The echocardiogram remains one of the most powerful tools for risk stratification in patients with heart disease. Patients with severely impaired left ventricular function request careful evaluation and a high standard of pharmacological treatment. Despite optimal drug therapy, these patients remain at high risk of sudden cardiac death and most of them are therefore candidates for the implantation of a defibrillator according to the rules of evidence-based medicine.
Markers of Sudden Cardiac Death: ECG Abnormalities
Patients at high risk for arrhythmic sudden cardiac death can now be effectively treated by an implantable cardioverter defibrillator (ICD). However, an important clinical problem is the correct and prompt identification of patients at high risk. The surface ECG as a recording of the sum of the electrical activity of the heart remains even today a powerful and simple tool for this purpose.

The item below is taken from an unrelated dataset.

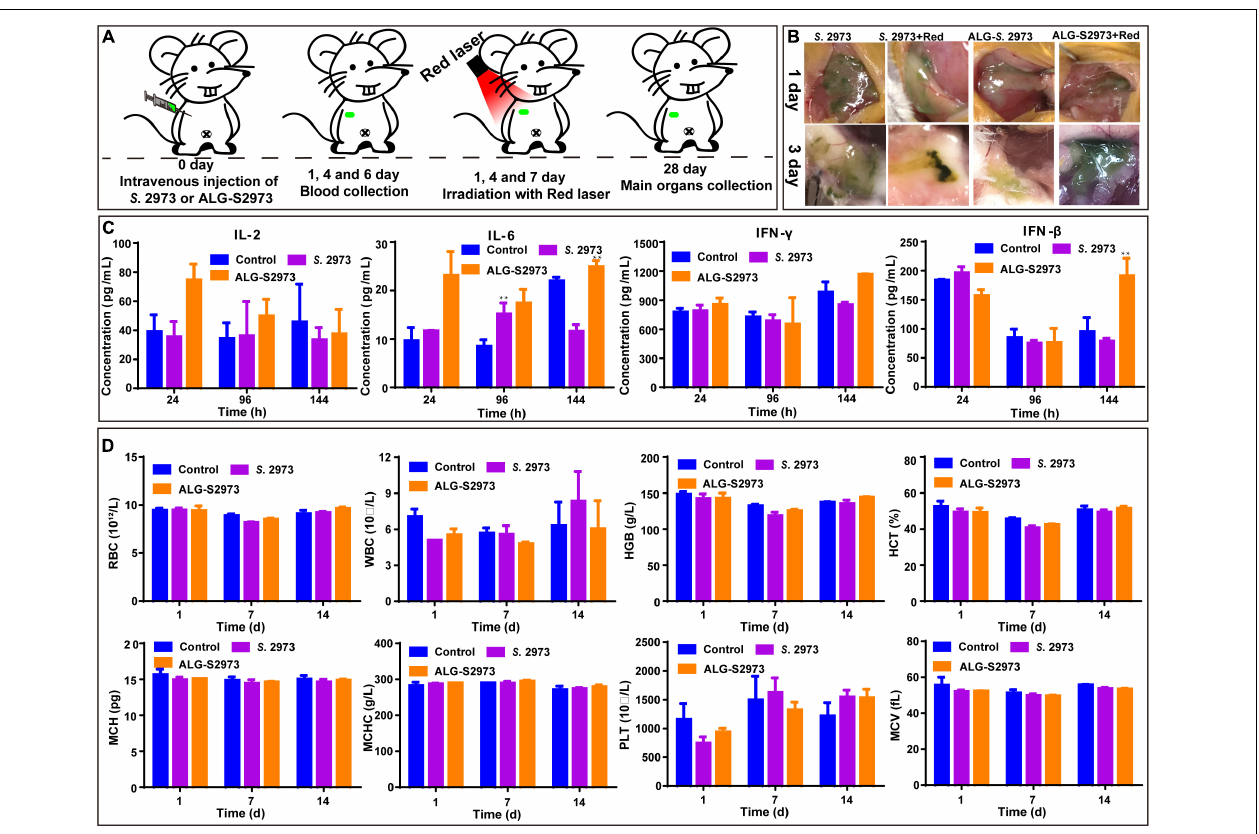
FIGURE 5 | The in vivo long-toxicity evaluation of S . 2973 and ALG-S2973. Each group contained three mice. (A) The schedule of animal experiments for toxicity evaluation. (B) Photos of the injection site of BALB/c mice. (C) Detection of immune factors of mice with different treatments at the 1st, 4th, and 7th day. (D) Hematological index of the mice with different treatments at the 1st, 7th, and 21st day. * p < 0.05, ** p < 0.01 compared with untreated group by Student’s t -test. ALG-S2973, hydrogels packaging S . 2973.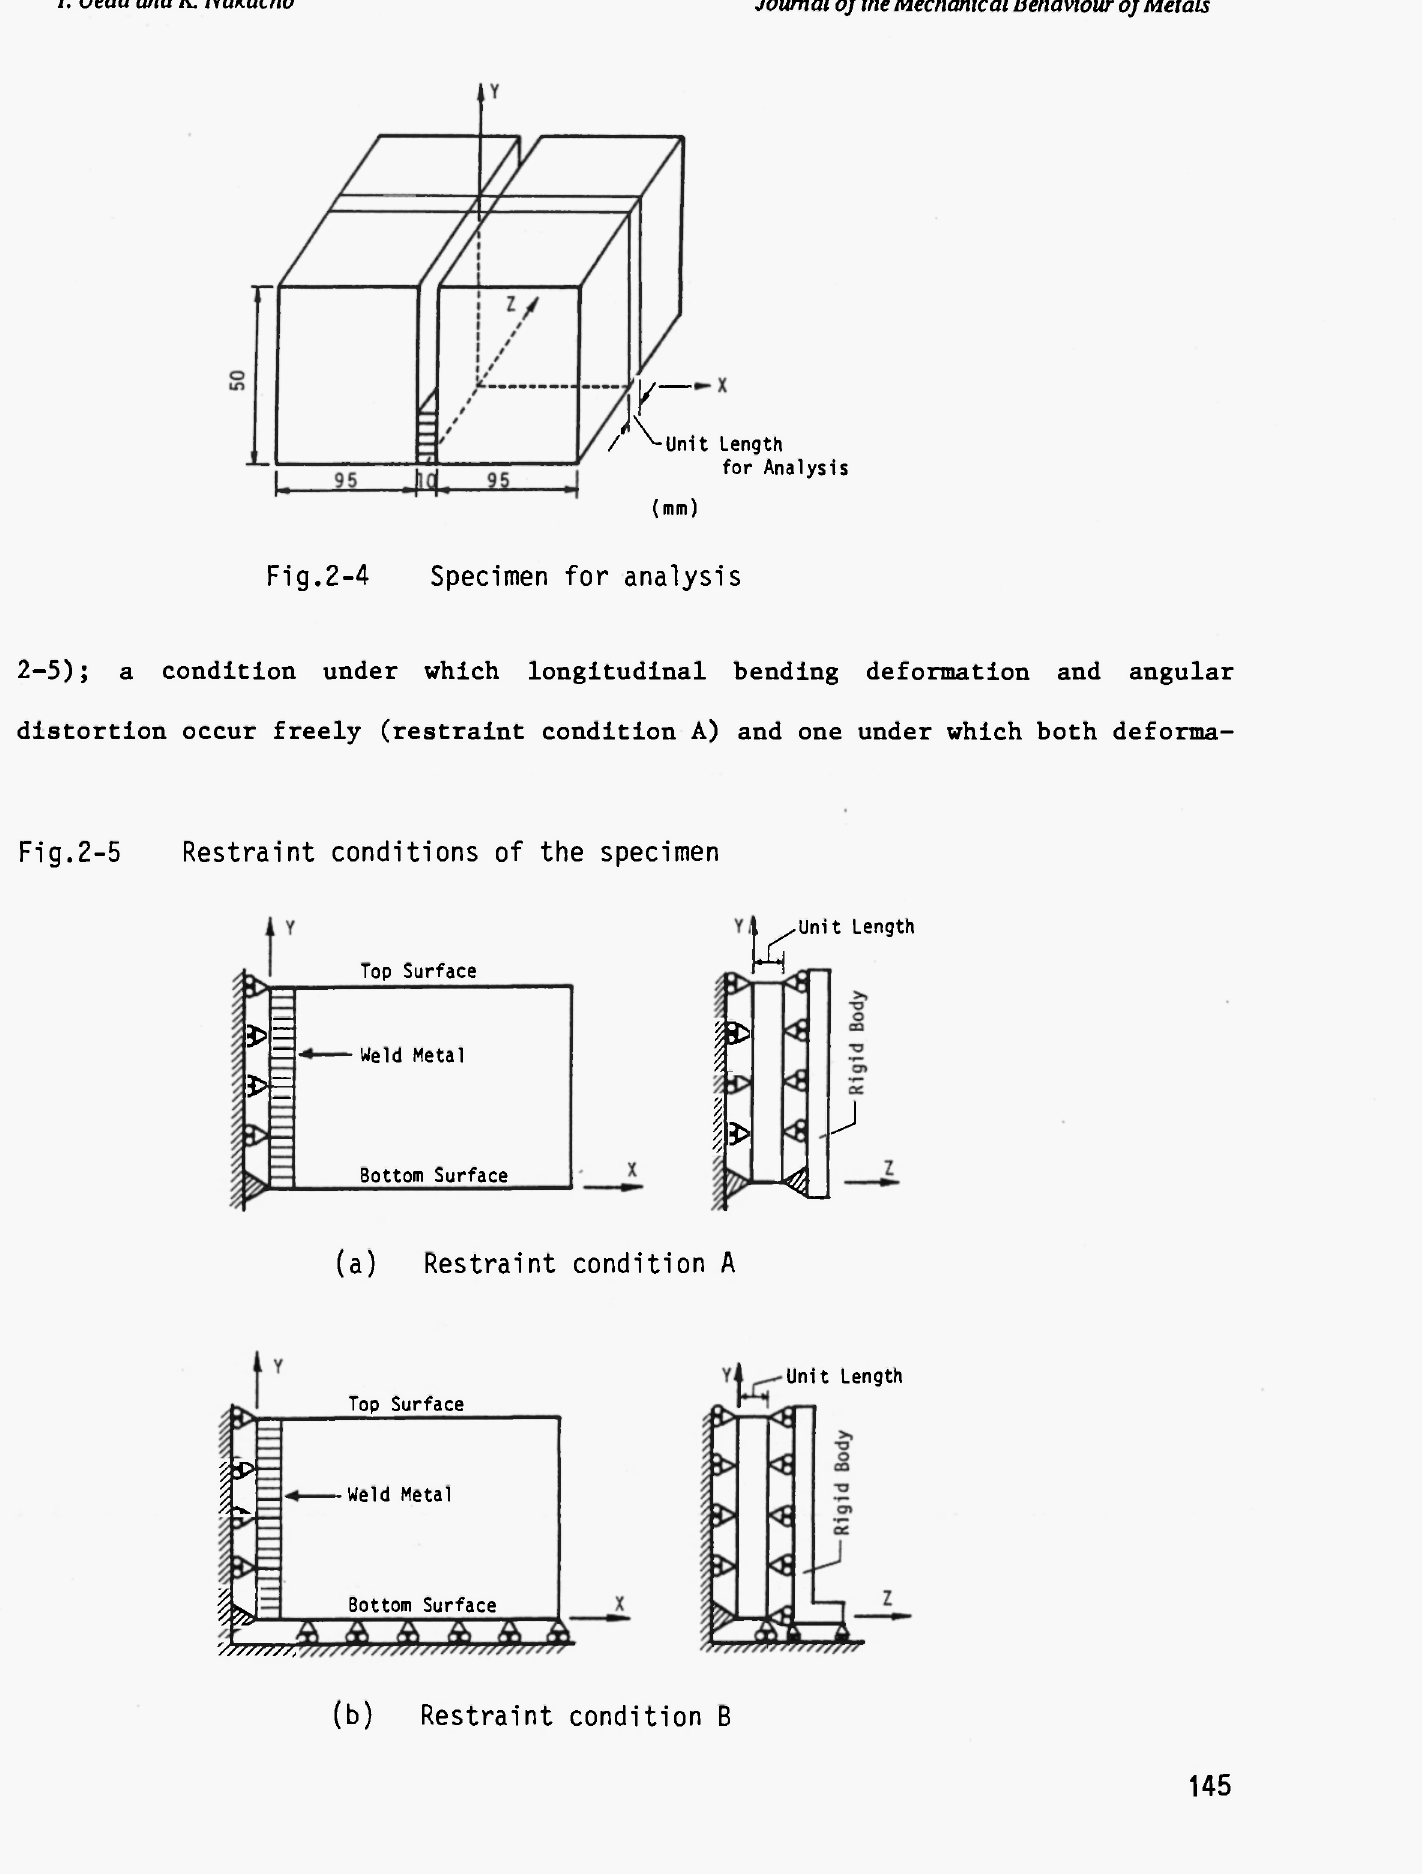
y— / ^ U n it Length for Analysis (mm)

An increased QRS voltage increases the risk of out of hospital cardiac arrest while in patients with suspected coronary artery disease an ECG pattern of isolated left anterior hemi-block may increase the risk of arrhythmic sudden cardiac death. Repolarisation abnormalities are another frequently useful ECG parameter. T wave alternant is being actively investigated as a marker of increased risk. A prolonged QT and QTc interval have been found to be independent risk factors for sudden death even in middle aged subject while their importance as a marker of risk in the congenital long QT syndromes is well known. Recently, gain of function mutations associated with a short QT interval has also been described in association with a syndrome of familial sudden death.
The classical delta wave of ventricular preexcitation, the typical coved ST elevation of the Brugada syndrome, the epsilon wave of arrhythmogenic right ventricular dysplasia are all relatively well known as pathognomonic ECG markers of a high risk for sudden death but can be easily overlooked.
The surface ECG a simple and nearly universal tool, offers an unparalleled overview of the electrical activity of the heart but must be integrated with all other clinical information and not be interpreted in isolation.